BACAAN:
☆ ☆ ☆ ☆

Salam

Salam

Senin, 16 Desember 2013

Halal Haram Dalam Islam (ke-4)

Sesuatu yang haram berlaku untuk semua orang
Haram dalam syariat Islam berlaku untuk semua orang. Oleh karena itu tidak ada sesuatu yang diharamkan untuk selain orang Arab (ajam) tetapi halal untuk orang Arab. Tidak ada sesuatu yang dilarang untuk orang kulit hitam, tetapi halal buat orang kulit putih. Tidak ada sesuatu perlakuan khusus yang diberikan kepada suatu tingkatan atau suatu golongan manusia, yang dengannya mereka bisa berbuat jahat yang dikendalikan oleh hawa nafsunya. Bahkan tidak seorang muslim pun yang mempunyai keistimewaan khusus yang dapat menetapkan sesuatu hukum haram itu untuk orang lain, tetapi halal buat dirinya sendiri.

☆ ☆ ☆ ☆

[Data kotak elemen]

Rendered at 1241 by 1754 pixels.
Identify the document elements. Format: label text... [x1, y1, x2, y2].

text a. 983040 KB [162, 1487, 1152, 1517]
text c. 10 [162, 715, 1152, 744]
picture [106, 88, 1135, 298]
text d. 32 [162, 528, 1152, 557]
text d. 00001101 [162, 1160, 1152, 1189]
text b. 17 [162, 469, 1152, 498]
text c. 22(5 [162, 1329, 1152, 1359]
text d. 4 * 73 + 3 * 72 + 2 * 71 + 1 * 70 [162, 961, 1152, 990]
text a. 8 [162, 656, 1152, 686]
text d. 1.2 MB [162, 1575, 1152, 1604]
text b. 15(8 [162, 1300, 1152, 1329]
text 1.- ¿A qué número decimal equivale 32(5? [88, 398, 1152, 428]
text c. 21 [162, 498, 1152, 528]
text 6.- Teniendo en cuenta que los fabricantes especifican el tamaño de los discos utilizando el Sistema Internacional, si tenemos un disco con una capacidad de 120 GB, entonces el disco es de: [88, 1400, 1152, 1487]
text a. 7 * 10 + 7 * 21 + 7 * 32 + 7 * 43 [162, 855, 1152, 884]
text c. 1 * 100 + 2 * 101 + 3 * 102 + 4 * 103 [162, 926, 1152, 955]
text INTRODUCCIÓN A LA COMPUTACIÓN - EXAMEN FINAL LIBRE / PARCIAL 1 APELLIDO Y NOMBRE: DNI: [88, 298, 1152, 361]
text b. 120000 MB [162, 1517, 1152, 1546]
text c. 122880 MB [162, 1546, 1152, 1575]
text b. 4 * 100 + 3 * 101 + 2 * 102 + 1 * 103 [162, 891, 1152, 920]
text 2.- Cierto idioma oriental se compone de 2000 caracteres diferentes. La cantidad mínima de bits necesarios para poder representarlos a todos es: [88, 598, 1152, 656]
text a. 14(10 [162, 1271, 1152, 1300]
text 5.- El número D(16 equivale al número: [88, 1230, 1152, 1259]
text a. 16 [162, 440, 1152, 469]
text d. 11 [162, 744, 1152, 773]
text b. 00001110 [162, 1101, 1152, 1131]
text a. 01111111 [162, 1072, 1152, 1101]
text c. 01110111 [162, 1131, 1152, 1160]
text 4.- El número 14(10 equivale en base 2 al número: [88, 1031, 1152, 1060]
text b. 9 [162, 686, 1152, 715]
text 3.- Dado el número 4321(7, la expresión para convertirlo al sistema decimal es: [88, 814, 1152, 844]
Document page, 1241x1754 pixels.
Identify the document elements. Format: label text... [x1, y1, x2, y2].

☆ ☆ ☆ ☆

YANG DITANYAKAN:
**A)** Tuliskan kembali paragraf dalam bacaan yang diawali "Haram dalam syariat Islam berlaku untuk semua orang" dalam bentuk daftar singkat tanpa menghilangkan fakta pokoknya.
**B)** Jawablah pertanyaan berikut berdasarkan bacaan.
(i) Pada hari dan tanggal berapa tulisan ini dimuat?
(ii) Bagian keberapa dari "Halal Haram Dalam Islam" yang disajikan?
(iii) Apa sebutan untuk selain orang Arab?
**C)** Menurut bacaan, mengapa tidak ada sesuatu yang diharamkan bagi ajam tetapi halal bagi orang Arab?

PENYELESAIAN SOAL:
**A)**
- Hukum haram dalam syariat Islam berlaku bagi semua orang.
- Tidak ada sesuatu yang haram bagi selain orang Arab (ajam) tetapi halal bagi orang Arab.
- Tidak ada sesuatu yang dilarang bagi orang kulit hitam tetapi halal bagi orang kulit putih.
- Tidak ada tingkatan atau golongan manusia yang mendapat perlakuan khusus sehingga bisa berbuat jahat menurut hawa nafsunya.
- Tidak seorang muslim pun berhak mengharamkan sesuatu bagi orang lain tetapi menghalalkannya bagi dirinya sendiri.

**B)**
(i) Senin, 16 Desember 2013.
(ii) Bagian ke-4.
(iii) Ajam.

**C)** Hukum haram dalam syariat Islam berlaku untuk semua orang. Karena itu, suatu hal tidak mungkin haram bagi satu kelompok tetapi halal bagi kelompok lain.